Required work: Whenever a line below mentions the word "four", that line should be copied.

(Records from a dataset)
################
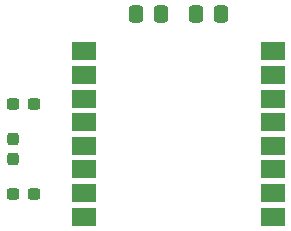
<source format=gbr>
%TF.GenerationSoftware,KiCad,Pcbnew,7.0.1*%
%TF.CreationDate,2023-03-26T17:19:44+02:00*%
%TF.ProjectId,RA01_868_PMOD,52413031-5f38-4363-985f-504d4f442e6b,rev?*%
%TF.SameCoordinates,Original*%
%TF.FileFunction,Paste,Top*%
%TF.FilePolarity,Positive*%
%FSLAX46Y46*%
G04 Gerber Fmt 4.6, Leading zero omitted, Abs format (unit mm)*
G04 Created by KiCad (PCBNEW 7.0.1) date 2023-03-26 17:19:44*
%MOMM*%
%LPD*%
G01*
G04 APERTURE LIST*
G04 Aperture macros list*
%AMRoundRect*
0 Rectangle with rounded corners*
0 $1 Rounding radius*
0 $2 $3 $4 $5 $6 $7 $8 $9 X,Y pos of 4 corners*
0 Add a 4 corners polygon primitive as box body*
4,1,4,$2,$3,$4,$5,$6,$7,$8,$9,$2,$3,0*
0 Add four circle primitives for the rounded corners*
1,1,$1+$1,$2,$3*
1,1,$1+$1,$4,$5*
1,1,$1+$1,$6,$7*
1,1,$1+$1,$8,$9*
0 Add four rect primitives between the rounded corners*
20,1,$1+$1,$2,$3,$4,$5,0*
20,1,$1+$1,$4,$5,$6,$7,0*
20,1,$1+$1,$6,$7,$8,$9,0*
20,1,$1+$1,$8,$9,$2,$3,0*%
G04 Aperture macros list end*
%ADD10RoundRect,0.237500X-0.300000X-0.237500X0.300000X-0.237500X0.300000X0.237500X-0.300000X0.237500X0*%
%ADD11RoundRect,0.250000X0.337500X0.475000X-0.337500X0.475000X-0.337500X-0.475000X0.337500X-0.475000X0*%
%ADD12RoundRect,0.237500X-0.237500X0.287500X-0.237500X-0.287500X0.237500X-0.287500X0.237500X0.287500X0*%
%ADD13R,2.000000X1.500000*%
%ADD14RoundRect,0.250000X-0.337500X-0.475000X0.337500X-0.475000X0.337500X0.475000X-0.337500X0.475000X0*%
G04 APERTURE END LIST*
D10*
%TO.C,M1*%
X120650000Y-48260000D03*
X122375000Y-48260000D03*
%TD*%
D11*
%TO.C,C1*%
X133117500Y-40640000D03*
X131042500Y-40640000D03*
%TD*%
D12*
%TO.C,M2*%
X120650000Y-51195000D03*
X120650000Y-52945000D03*
%TD*%
D10*
%TO.C,M3*%
X120650000Y-55880000D03*
X122375000Y-55880000D03*
%TD*%
D13*
%TO.C,U1*%
X126620000Y-43800000D03*
X126620000Y-45800000D03*
X126620000Y-47800000D03*
X126620000Y-49800000D03*
X126620000Y-51800000D03*
X126620000Y-53800000D03*
X126620000Y-55800000D03*
X126620000Y-57800000D03*
X142620000Y-57800000D03*
X142620000Y-55800000D03*
X142620000Y-53800000D03*
X142620000Y-51800000D03*
X142620000Y-49800000D03*
X142620000Y-47800000D03*
X142620000Y-45800000D03*
X142620000Y-43800000D03*
%TD*%
D14*
%TO.C,C2*%
X136122500Y-40640000D03*
X138197500Y-40640000D03*
%TD*%
M02*

</source>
################
Expected answer:
0 Add four circle primitives for the rounded corners*
0 Add four rect primitives between the rounded corners*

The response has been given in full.